To beat the boy would be easy enough, but a difficult future awaited him. He would have to receive their love with dignity, to deliver them from daily dilemmas, to balance daily accounts; he was expected in some vague, general way to comprehend the incomprehensible feelings of the mother and the child and to become an infallible teacher, perceiving the causes of a situation even as unconscionable as this one: he was dealing here with no ocean squall but the gentle breeze that blows ceaselessly over the land.
Though Ryuji didn’t realize it, the distant influence of the sea was at work on him again: he was unable to distinguish the most [exalted] feelings from the meanest, and suspected that essentially important things did not occur on land. No matter how hard he tried to reach a realistic decision, shore matters remained suffused with the hues of fantasy.
Noboru listened feeling as though he were about to suffocate. Can this man be saying things like that? This splendid hero who once shone so brightly?
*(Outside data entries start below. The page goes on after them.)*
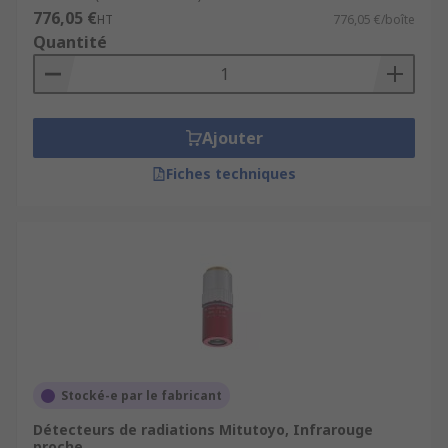
776,05 €
HT
776,05 €/boîte
Quantité
Ajouter
Fiches techniques
Stocké-e par le fabricant
Détecteurs de radiations Mitutoyo, Infrarouge
proche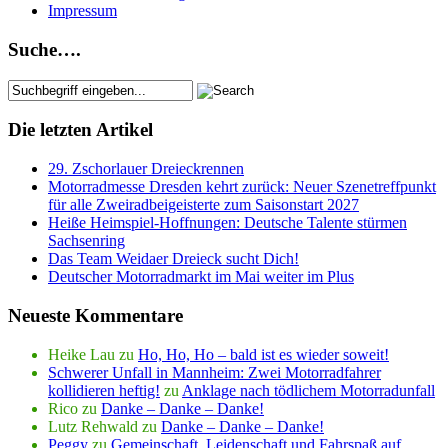
Impressum
Suche….
Die letzten Artikel
29. Zschorlauer Dreieckrennen
Motorradmesse Dresden kehrt zurück: Neuer Szenetreffpunkt
für alle Zweiradbeigeisterte zum Saisonstart 2027
Heiße Heimspiel-Hoffnungen: Deutsche Talente stürmen
Sachsenring
Das Team Weidaer Dreieck sucht Dich!
Deutscher Motorradmarkt im Mai weiter im Plus
Neueste Kommentare
Heike Lau
zu
Ho, Ho, Ho – bald ist es wieder soweit!
Schwerer Unfall in Mannheim: Zwei Motorradfahrer
kollidieren heftig!
zu
Anklage nach tödlichem Motorradunfall
Rico
zu
Danke – Danke – Danke!
Lutz Rehwald
zu
Danke – Danke – Danke!
Peggy
zu
Gemeinschaft, Leidenschaft und Fahrspaß auf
Every word burned like fire. He wanted to scream, as his mother had screamed: How can you do this to me? The sailor was saying things he was never meant to say. Ignoble things in wheedling, honeyed tones, fouled words not meant to issue from his lips until Doomsday, words such as men mutter in stinking lairs. And he was speaking proudly, for he believed in himself, was satisfied with the role of father he had stepped forward to accept.
He is satisfied. Noboru felt nauseous.
“I’m sure you all know where our duty lies. When a gear slips out of place it’s our job to force it back into position. If we don’t, order will turn to chaos. We all know that the world is empty and that the important thing, the only thing, is to try to maintain order in that emptiness. And so we are guards, and more than that because we also have executive power to insure that order is maintained.”